Task objective:
In the entries below, how many lines contain the string "Условия"? Give the number by itself.
--- START ---
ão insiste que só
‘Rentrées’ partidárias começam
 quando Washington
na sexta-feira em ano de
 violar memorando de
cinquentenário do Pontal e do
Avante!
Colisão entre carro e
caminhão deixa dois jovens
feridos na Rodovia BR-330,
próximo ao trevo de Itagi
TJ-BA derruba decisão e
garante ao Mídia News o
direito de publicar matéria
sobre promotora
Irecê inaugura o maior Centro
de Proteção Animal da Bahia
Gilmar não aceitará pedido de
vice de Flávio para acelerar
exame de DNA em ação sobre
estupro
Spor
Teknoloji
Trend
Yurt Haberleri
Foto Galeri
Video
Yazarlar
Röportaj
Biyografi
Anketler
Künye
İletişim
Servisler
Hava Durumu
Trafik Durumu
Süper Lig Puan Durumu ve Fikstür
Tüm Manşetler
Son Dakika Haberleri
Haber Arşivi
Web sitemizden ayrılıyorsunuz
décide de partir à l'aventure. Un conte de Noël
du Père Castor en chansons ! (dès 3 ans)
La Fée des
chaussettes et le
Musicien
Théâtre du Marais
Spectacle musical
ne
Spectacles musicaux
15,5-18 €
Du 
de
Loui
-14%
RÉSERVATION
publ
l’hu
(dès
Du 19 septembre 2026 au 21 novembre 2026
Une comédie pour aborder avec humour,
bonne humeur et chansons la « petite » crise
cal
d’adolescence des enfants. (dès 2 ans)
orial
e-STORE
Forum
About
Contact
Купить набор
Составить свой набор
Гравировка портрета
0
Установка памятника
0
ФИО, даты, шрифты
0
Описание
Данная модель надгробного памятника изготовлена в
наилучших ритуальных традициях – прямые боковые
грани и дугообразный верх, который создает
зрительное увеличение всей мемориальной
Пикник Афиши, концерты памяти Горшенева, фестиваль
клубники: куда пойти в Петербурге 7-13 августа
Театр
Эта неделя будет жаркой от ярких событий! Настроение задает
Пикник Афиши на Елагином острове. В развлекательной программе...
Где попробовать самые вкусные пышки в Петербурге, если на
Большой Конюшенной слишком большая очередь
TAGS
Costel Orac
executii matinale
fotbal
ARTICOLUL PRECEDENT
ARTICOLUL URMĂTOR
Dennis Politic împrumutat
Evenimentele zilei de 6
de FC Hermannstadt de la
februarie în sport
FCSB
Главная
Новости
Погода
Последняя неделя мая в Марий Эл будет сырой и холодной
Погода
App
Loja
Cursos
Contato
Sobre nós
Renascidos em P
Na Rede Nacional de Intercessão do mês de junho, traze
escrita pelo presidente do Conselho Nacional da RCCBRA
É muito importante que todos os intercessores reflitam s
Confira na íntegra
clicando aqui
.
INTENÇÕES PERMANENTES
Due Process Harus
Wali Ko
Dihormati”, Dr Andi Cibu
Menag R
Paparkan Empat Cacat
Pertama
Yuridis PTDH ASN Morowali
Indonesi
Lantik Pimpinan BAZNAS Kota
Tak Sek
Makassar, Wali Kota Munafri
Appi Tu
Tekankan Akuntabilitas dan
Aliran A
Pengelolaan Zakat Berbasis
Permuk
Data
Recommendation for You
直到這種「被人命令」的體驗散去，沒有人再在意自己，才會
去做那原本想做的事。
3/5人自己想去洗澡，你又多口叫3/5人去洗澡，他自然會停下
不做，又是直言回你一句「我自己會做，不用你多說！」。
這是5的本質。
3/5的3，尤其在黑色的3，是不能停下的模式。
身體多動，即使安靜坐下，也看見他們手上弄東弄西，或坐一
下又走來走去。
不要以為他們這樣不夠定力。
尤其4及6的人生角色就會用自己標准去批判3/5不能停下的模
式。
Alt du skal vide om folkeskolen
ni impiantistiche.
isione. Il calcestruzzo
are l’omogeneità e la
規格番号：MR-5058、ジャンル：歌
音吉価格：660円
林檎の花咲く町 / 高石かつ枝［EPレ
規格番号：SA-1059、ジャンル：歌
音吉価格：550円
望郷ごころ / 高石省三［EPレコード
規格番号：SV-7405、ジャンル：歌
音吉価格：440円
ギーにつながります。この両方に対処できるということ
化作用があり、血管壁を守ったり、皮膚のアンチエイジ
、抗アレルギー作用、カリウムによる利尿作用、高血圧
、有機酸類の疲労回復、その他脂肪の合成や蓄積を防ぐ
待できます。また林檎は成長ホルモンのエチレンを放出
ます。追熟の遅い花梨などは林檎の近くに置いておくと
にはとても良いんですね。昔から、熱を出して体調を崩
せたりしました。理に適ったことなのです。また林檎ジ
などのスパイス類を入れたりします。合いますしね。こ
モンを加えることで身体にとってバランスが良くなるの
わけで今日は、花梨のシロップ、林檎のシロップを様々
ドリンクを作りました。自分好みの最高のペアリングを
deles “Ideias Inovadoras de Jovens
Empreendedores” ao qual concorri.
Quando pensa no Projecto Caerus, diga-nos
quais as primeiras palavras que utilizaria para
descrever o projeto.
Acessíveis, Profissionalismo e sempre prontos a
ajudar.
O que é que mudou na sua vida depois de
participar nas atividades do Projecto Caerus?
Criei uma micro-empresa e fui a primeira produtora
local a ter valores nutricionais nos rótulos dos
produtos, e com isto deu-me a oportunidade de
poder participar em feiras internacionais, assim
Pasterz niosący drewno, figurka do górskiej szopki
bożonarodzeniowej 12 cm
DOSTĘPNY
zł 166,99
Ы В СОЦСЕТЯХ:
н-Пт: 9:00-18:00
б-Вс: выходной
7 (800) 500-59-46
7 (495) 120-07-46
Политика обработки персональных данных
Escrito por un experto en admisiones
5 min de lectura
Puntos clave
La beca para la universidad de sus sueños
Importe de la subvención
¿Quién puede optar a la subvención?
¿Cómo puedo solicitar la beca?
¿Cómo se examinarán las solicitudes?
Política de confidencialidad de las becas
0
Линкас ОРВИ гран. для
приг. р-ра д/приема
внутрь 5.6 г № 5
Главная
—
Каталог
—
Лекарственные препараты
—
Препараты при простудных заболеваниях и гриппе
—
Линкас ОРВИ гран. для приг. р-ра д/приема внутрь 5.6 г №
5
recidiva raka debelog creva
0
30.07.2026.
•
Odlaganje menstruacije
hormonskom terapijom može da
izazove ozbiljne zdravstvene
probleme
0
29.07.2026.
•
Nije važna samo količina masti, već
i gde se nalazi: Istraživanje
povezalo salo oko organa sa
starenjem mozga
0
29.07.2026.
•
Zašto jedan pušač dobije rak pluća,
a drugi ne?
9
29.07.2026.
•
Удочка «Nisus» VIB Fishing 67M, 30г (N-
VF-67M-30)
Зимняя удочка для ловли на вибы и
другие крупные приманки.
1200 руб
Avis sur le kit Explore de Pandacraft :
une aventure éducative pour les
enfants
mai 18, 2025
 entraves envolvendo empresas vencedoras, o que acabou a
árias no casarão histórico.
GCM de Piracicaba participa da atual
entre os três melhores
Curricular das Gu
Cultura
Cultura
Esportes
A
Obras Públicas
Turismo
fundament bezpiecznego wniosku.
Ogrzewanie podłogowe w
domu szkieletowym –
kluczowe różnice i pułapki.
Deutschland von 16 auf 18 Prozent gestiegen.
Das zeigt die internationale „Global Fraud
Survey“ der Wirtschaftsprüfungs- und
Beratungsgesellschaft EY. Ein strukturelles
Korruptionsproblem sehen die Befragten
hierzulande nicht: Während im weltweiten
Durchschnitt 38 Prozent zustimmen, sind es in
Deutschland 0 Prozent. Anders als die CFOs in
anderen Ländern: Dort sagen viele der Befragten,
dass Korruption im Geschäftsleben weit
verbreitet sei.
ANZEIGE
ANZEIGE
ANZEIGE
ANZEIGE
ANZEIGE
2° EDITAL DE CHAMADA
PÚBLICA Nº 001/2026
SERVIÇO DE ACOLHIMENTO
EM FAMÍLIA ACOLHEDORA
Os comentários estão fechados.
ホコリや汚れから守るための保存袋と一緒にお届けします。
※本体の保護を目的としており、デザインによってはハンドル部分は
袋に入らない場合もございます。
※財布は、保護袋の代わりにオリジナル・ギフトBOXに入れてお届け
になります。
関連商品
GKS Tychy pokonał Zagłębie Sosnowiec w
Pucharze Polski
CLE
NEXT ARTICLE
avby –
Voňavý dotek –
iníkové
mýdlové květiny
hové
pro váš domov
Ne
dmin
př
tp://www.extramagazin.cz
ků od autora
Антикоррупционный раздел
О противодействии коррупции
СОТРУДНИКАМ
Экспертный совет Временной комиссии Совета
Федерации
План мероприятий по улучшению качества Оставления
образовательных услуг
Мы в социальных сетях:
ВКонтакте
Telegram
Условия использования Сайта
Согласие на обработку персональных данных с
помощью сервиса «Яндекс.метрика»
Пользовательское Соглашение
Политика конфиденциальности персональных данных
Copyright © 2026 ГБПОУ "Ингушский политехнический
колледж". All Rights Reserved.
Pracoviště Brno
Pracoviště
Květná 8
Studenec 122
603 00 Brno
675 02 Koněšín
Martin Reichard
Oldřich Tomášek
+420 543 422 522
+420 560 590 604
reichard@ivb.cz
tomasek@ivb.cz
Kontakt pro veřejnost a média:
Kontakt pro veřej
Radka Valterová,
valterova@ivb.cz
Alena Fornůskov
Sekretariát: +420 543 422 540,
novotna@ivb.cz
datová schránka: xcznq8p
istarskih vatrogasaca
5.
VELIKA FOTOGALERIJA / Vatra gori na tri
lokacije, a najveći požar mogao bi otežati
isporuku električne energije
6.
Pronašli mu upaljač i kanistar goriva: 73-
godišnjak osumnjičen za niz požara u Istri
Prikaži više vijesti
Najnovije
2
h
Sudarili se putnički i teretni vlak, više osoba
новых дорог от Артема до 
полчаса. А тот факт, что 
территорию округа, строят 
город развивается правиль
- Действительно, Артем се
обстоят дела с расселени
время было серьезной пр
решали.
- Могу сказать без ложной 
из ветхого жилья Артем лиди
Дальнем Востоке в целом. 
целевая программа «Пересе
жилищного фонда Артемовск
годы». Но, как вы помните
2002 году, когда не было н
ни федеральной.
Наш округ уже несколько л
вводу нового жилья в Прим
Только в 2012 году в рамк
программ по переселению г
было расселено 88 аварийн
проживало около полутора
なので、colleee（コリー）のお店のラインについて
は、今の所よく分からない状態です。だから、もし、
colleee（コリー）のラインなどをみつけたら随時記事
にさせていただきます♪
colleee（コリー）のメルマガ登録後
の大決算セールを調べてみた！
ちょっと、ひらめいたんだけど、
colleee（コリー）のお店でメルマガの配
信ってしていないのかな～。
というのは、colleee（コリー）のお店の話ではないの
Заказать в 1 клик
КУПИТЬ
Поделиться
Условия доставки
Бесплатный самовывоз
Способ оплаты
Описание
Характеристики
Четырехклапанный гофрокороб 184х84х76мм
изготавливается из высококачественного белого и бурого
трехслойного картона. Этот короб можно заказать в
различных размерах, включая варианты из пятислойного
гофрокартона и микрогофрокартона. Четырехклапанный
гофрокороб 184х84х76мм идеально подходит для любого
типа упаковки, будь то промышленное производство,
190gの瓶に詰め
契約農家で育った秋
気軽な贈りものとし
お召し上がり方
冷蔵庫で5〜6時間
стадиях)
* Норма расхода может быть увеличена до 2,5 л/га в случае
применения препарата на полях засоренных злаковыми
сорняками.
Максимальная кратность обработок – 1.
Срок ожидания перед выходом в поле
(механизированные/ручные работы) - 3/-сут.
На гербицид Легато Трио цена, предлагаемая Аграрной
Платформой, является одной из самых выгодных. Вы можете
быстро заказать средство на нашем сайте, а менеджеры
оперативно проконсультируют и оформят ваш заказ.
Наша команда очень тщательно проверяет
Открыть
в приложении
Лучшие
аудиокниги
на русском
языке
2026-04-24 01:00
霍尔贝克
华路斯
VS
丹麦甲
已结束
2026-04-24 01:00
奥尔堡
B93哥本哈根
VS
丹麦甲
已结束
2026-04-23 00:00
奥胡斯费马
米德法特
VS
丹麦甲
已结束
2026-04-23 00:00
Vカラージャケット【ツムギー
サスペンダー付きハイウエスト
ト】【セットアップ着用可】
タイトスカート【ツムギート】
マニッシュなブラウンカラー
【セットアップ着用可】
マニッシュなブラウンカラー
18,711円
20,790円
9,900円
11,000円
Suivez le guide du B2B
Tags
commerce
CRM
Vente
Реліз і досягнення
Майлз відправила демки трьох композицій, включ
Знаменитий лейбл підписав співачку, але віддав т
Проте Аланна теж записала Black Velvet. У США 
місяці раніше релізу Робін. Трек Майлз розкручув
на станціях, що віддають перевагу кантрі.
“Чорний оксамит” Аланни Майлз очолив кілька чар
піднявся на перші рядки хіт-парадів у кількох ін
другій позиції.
--- END ---
Output of the exercise:
2